● **Exercise**
Output every record word for word, minus the pictures.

(Dataset entries)
—————

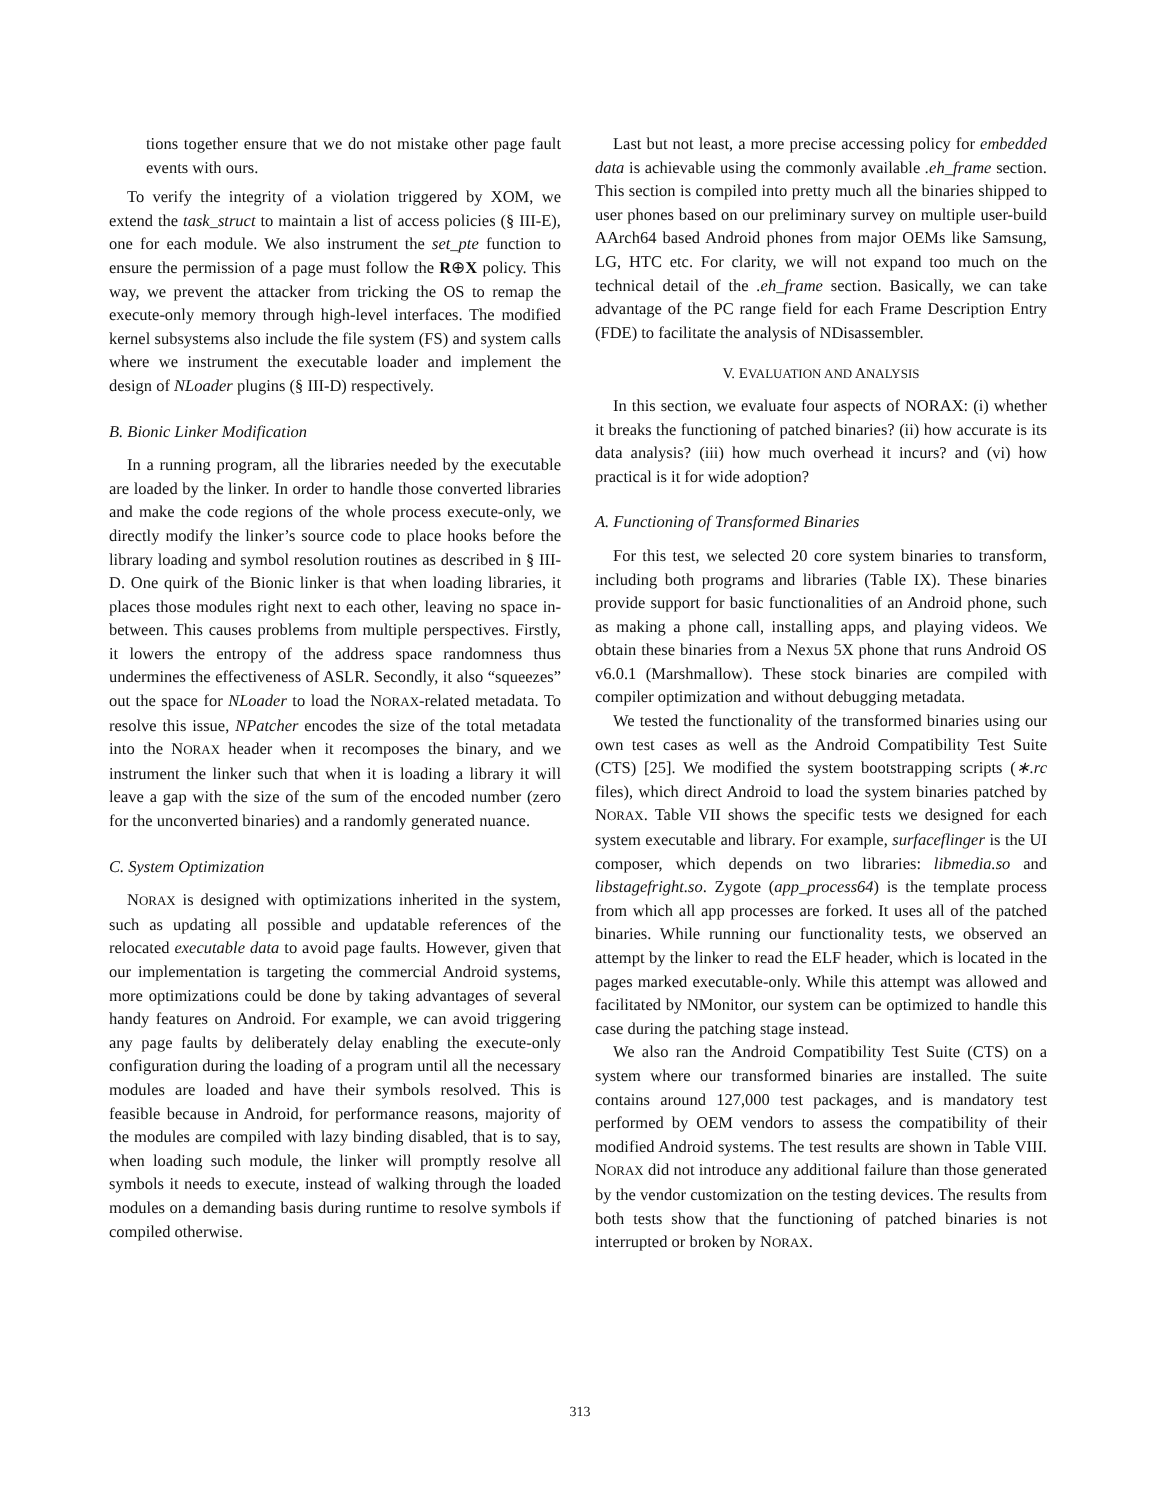tions together ensure that we do not mistake other page fault events with ours.
To verify the integrity of a violation triggered by XOM, we extend the task_struct to maintain a list of access policies (§ III-E), one for each module. We also instrument the set_pte function to ensure the permission of a page must follow the R⊕X policy. This way, we prevent the attacker from tricking the OS to remap the execute-only memory through high-level interfaces. The modified kernel subsystems also include the file system (FS) and system calls where we instrument the executable loader and implement the design of NLoader plugins (§ III-D) respectively.
B. Bionic Linker Modification
In a running program, all the libraries needed by the executable are loaded by the linker. In order to handle those converted libraries and make the code regions of the whole process execute-only, we directly modify the linker’s source code to place hooks before the library loading and symbol resolution routines as described in § III-D. One quirk of the Bionic linker is that when loading libraries, it places those modules right next to each other, leaving no space in-between. This causes problems from multiple perspectives. Firstly, it lowers the entropy of the address space randomness thus undermines the effectiveness of ASLR. Secondly, it also “squeezes” out the space for NLoader to load the NORAX-related metadata. To resolve this issue, NPatcher encodes the size of the total metadata into the NORAX header when it recomposes the binary, and we instrument the linker such that when it is loading a library it will leave a gap with the size of the sum of the encoded number (zero for the unconverted binaries) and a randomly generated nuance.
C. System Optimization
NORAX is designed with optimizations inherited in the system, such as updating all possible and updatable references of the relocated executable data to avoid page faults. However, given that our implementation is targeting the commercial Android systems, more optimizations could be done by taking advantages of several handy features on Android. For example, we can avoid triggering any page faults by deliberately delay enabling the execute-only configuration during the loading of a program until all the necessary modules are loaded and have their symbols resolved. This is feasible because in Android, for performance reasons, majority of the modules are compiled with lazy binding disabled, that is to say, when loading such module, the linker will promptly resolve all symbols it needs to execute, instead of walking through the loaded modules on a demanding basis during runtime to resolve symbols if compiled otherwise.
Last but not least, a more precise accessing policy for embedded data is achievable using the commonly available .eh_frame section. This section is compiled into pretty much all the binaries shipped to user phones based on our preliminary survey on multiple user-build AArch64 based Android phones from major OEMs like Samsung, LG, HTC etc. For clarity, we will not expand too much on the technical detail of the .eh_frame section. Basically, we can take advantage of the PC range field for each Frame Description Entry (FDE) to facilitate the analysis of NDisassembler.
V. EVALUATION AND ANALYSIS
In this section, we evaluate four aspects of NORAX: (i) whether it breaks the functioning of patched binaries? (ii) how accurate is its data analysis? (iii) how much overhead it incurs? and (vi) how practical is it for wide adoption?
A. Functioning of Transformed Binaries
For this test, we selected 20 core system binaries to transform, including both programs and libraries (Table IX). These binaries provide support for basic functionalities of an Android phone, such as making a phone call, installing apps, and playing videos. We obtain these binaries from a Nexus 5X phone that runs Android OS v6.0.1 (Marshmallow). These stock binaries are compiled with compiler optimization and without debugging metadata.
We tested the functionality of the transformed binaries using our own test cases as well as the Android Compatibility Test Suite (CTS) [25]. We modified the system bootstrapping scripts (∗.rc files), which direct Android to load the system binaries patched by NORAX. Table VII shows the specific tests we designed for each system executable and library. For example, surfaceflinger is the UI composer, which depends on two libraries: libmedia.so and libstagefright.so. Zygote (app_process64) is the template process from which all app processes are forked. It uses all of the patched binaries. While running our functionality tests, we observed an attempt by the linker to read the ELF header, which is located in the pages marked executable-only. While this attempt was allowed and facilitated by NMonitor, our system can be optimized to handle this case during the patching stage instead.
We also ran the Android Compatibility Test Suite (CTS) on a system where our transformed binaries are installed. The suite contains around 127,000 test packages, and is mandatory test performed by OEM vendors to assess the compatibility of their modified Android systems. The test results are shown in Table VIII. NORAX did not introduce any additional failure than those generated by the vendor customization on the testing devices. The results from both tests show that the functioning of patched binaries is not interrupted or broken by NORAX.
313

—————

● **Response to this exercise**
tions together ensure that we do not mistake other page fault events with ours.
To verify the integrity of a violation triggered by XOM, we extend the task_struct to maintain a list of access policies (§ III-E), one for each module. We also instrument the set_pte function to ensure the permission of a page must follow the R⊕X policy. This way, we prevent the attacker from tricking the OS to remap the execute-only memory through high-level interfaces. The modified kernel subsystems also include the file system (FS) and system calls where we instrument the executable loader and implement the design of NLoader plugins (§ III-D) respectively.
B. Bionic Linker Modification
In a running program, all the libraries needed by the executable are loaded by the linker. In order to handle those converted libraries and make the code regions of the whole process execute-only, we directly modify the linker’s source code to place hooks before the library loading and symbol resolution routines as described in § III-D. One quirk of the Bionic linker is that when loading libraries, it places those modules right next to each other, leaving no space in-between. This causes problems from multiple perspectives. Firstly, it lowers the entropy of the address space randomness thus undermines the effectiveness of ASLR. Secondly, it also “squeezes” out the space for NLoader to load the NORAX-related metadata. To resolve this issue, NPatcher encodes the size of the total metadata into the NORAX header when it recomposes the binary, and we instrument the linker such that when it is loading a library it will leave a gap with the size of the sum of the encoded number (zero for the unconverted binaries) and a randomly generated nuance.
C. System Optimization
NORAX is designed with optimizations inherited in the system, such as updating all possible and updatable references of the relocated executable data to avoid page faults. However, given that our implementation is targeting the commercial Android systems, more optimizations could be done by taking advantages of several handy features on Android. For example, we can avoid triggering any page faults by deliberately delay enabling the execute-only configuration during the loading of a program until all the necessary modules are loaded and have their symbols resolved. This is feasible because in Android, for performance reasons, majority of the modules are compiled with lazy binding disabled, that is to say, when loading such module, the linker will promptly resolve all symbols it needs to execute, instead of walking through the loaded modules on a demanding basis during runtime to resolve symbols if compiled otherwise.
Last but not least, a more precise accessing policy for embedded data is achievable using the commonly available .eh_frame section. This section is compiled into pretty much all the binaries shipped to user phones based on our preliminary survey on multiple user-build AArch64 based Android phones from major OEMs like Samsung, LG, HTC etc. For clarity, we will not expand too much on the technical detail of the .eh_frame section. Basically, we can take advantage of the PC range field for each Frame Description Entry (FDE) to facilitate the analysis of NDisassembler.
V. EVALUATION AND ANALYSIS
In this section, we evaluate four aspects of NORAX: (i) whether it breaks the functioning of patched binaries? (ii) how accurate is its data analysis? (iii) how much overhead it incurs? and (vi) how practical is it for wide adoption?
A. Functioning of Transformed Binaries
For this test, we selected 20 core system binaries to transform, including both programs and libraries (Table IX). These binaries provide support for basic functionalities of an Android phone, such as making a phone call, installing apps, and playing videos. We obtain these binaries from a Nexus 5X phone that runs Android OS v6.0.1 (Marshmallow). These stock binaries are compiled with compiler optimization and without debugging metadata.
We tested the functionality of the transformed binaries using our own test cases as well as the Android Compatibility Test Suite (CTS) [25]. We modified the system bootstrapping scripts (∗.rc files), which direct Android to load the system binaries patched by NORAX. Table VII shows the specific tests we designed for each system executable and library. For example, surfaceflinger is the UI composer, which depends on two libraries: libmedia.so and libstagefright.so. Zygote (app_process64) is the template process from which all app processes are forked. It uses all of the patched binaries. While running our functionality tests, we observed an attempt by the linker to read the ELF header, which is located in the pages marked executable-only. While this attempt was allowed and facilitated by NMonitor, our system can be optimized to handle this case during the patching stage instead.
We also ran the Android Compatibility Test Suite (CTS) on a system where our transformed binaries are installed. The suite contains around 127,000 test packages, and is mandatory test performed by OEM vendors to assess the compatibility of their modified Android systems. The test results are shown in Table VIII. NORAX did not introduce any additional failure than those generated by the vendor customization on the testing devices. The results from both tests show that the functioning of patched binaries is not interrupted or broken by NORAX.
313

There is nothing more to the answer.